In Oracle (what I use most often), the correct type to use for an email is VARCHAR2(x) for some value of x. Oracle stores VARCHAR2 in an space-efficient manner — essentially it stores a null-terminated string. So if you declare the field to be a VARCHAR2(600), then it won’t take 600 bytes to store “JoeSmith@example.com”. It will take 21 or 42 bytes (I forget whether it stores characters in 8 bits or 16), one (or 2?) for each character plus one for the null terminator.
Given that, we don’t mind creating a really large field if that’s appropriate: it won’t take up extra space and will prevent someone’s long email address from being cut off. So my first instinct is to figure out the maximum legal length of an email address, then use this length.
Unfortunately, that turns out to be trickier than I had thought. Email was one of the first things standardized on the internet (actually, before there was an internet!) so the specifications have gone through several revisions. I believe the current specification would be RFC 5322. That does not define any length limit on email addresses, but it DOES define a maximum line length.
To get from that to email addresses, we need to divert to discuss what an email address is. The official definition says that an email address looks something like this: “Michael Chermside <email@example.com>”. However, in common parlance, people use the term “email address” to refer to just the “firstname.lastname@example.org” portion. Since we are storing email addresses entered by customers we’ll assume we are only storing the latter portion.
With that restriction, email addresses cannot contain whitespace.
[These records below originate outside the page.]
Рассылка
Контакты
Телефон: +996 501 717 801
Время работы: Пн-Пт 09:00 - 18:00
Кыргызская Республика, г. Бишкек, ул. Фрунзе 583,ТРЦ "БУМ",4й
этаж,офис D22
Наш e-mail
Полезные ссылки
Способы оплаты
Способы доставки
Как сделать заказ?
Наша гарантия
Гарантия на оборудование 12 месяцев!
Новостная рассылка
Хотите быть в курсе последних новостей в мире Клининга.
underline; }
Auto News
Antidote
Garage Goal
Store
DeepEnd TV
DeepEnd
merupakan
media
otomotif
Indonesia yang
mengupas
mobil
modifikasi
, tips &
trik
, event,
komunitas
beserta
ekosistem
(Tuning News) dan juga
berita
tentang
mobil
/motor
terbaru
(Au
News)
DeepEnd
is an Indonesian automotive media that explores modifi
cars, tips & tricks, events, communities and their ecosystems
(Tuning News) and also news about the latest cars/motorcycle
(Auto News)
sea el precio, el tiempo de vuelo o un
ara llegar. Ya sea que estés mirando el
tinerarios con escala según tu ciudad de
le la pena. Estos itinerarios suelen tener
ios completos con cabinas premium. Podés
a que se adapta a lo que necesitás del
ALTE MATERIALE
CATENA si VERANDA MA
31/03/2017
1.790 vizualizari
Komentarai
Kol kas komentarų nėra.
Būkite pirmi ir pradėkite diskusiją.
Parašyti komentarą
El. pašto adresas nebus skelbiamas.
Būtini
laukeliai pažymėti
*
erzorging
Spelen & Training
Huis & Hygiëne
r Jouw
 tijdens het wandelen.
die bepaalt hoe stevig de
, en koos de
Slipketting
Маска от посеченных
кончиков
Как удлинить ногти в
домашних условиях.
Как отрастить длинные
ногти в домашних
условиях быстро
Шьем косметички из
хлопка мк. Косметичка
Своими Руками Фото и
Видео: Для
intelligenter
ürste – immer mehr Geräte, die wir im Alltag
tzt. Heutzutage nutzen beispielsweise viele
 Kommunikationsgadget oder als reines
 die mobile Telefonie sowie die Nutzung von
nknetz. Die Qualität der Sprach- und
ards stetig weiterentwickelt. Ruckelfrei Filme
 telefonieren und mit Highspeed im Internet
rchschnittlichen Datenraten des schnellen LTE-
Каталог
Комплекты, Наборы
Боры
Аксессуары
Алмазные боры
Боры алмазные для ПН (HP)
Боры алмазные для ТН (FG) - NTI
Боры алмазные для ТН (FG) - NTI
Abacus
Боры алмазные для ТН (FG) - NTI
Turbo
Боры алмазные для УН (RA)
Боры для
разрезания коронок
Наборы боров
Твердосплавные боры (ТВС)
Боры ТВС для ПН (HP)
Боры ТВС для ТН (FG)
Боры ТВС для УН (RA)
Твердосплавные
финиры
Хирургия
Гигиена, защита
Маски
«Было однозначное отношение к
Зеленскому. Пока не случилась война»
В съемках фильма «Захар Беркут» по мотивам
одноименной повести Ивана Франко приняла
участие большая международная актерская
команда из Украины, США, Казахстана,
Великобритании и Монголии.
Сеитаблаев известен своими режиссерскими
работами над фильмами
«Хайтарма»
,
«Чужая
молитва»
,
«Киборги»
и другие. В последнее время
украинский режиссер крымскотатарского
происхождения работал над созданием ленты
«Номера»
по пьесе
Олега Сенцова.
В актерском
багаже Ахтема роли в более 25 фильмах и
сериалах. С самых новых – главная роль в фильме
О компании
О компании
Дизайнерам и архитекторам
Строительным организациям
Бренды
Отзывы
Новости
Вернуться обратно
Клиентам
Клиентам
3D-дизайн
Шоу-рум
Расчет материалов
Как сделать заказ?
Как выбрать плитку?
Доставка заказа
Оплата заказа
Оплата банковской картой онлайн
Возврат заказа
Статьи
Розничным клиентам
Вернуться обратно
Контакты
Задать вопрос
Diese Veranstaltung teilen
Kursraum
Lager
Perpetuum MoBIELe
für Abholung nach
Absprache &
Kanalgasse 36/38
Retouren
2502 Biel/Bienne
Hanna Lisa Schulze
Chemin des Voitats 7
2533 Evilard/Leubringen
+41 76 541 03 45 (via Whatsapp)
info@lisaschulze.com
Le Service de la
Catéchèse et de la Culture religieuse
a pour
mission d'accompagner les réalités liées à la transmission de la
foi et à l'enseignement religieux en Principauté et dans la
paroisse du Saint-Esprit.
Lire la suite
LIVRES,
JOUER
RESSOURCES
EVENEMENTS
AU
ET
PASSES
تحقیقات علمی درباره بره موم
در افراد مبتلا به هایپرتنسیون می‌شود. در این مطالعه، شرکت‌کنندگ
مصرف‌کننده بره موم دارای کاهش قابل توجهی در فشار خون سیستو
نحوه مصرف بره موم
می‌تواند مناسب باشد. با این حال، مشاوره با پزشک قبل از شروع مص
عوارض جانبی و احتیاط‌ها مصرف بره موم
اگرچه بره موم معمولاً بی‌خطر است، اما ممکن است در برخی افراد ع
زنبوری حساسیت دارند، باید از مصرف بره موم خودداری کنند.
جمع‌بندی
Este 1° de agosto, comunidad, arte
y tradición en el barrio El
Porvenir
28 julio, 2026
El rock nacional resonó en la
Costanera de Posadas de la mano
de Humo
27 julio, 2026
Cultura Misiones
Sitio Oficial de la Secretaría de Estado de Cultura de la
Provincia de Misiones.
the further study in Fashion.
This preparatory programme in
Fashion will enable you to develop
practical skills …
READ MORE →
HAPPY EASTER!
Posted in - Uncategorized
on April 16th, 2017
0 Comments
And RFC 5322 says header fields can only be line-wrapped at whitespace, so you can’t line wrap within an “email address” (of the sort we’ll be storing). So start with a max line length of 1000 characters, subtract 2 characters for the “\r\n” and 3 more for “TO:” and we can say that an email address over 995 characters could never receive email.
It was fun finding a theoretical limit, but to size my actual database column, I will use a much more practical approach. I really only know of one service on the internet that specializes in creating extremely long email addresses. (Yes, you can find anything on the internet.) That is the euphoniously named “http://www.abcdefghijklmnopqrstuvwxyzabcdefghijklmnopqrstuvwxyzabcdefghijk.com/“. Basically, somebody realized that although there is no length limit on domain names, there IS a limit of 64 characters in the component before the “.com” . So he registered a maximum-lenght name and started offering webmail with very long email addresses. The longest username they allow is 32 characters, with the @ and .com that comes to a nice round 100 characters.
So I will declare my email column to be VARCHAR2(100).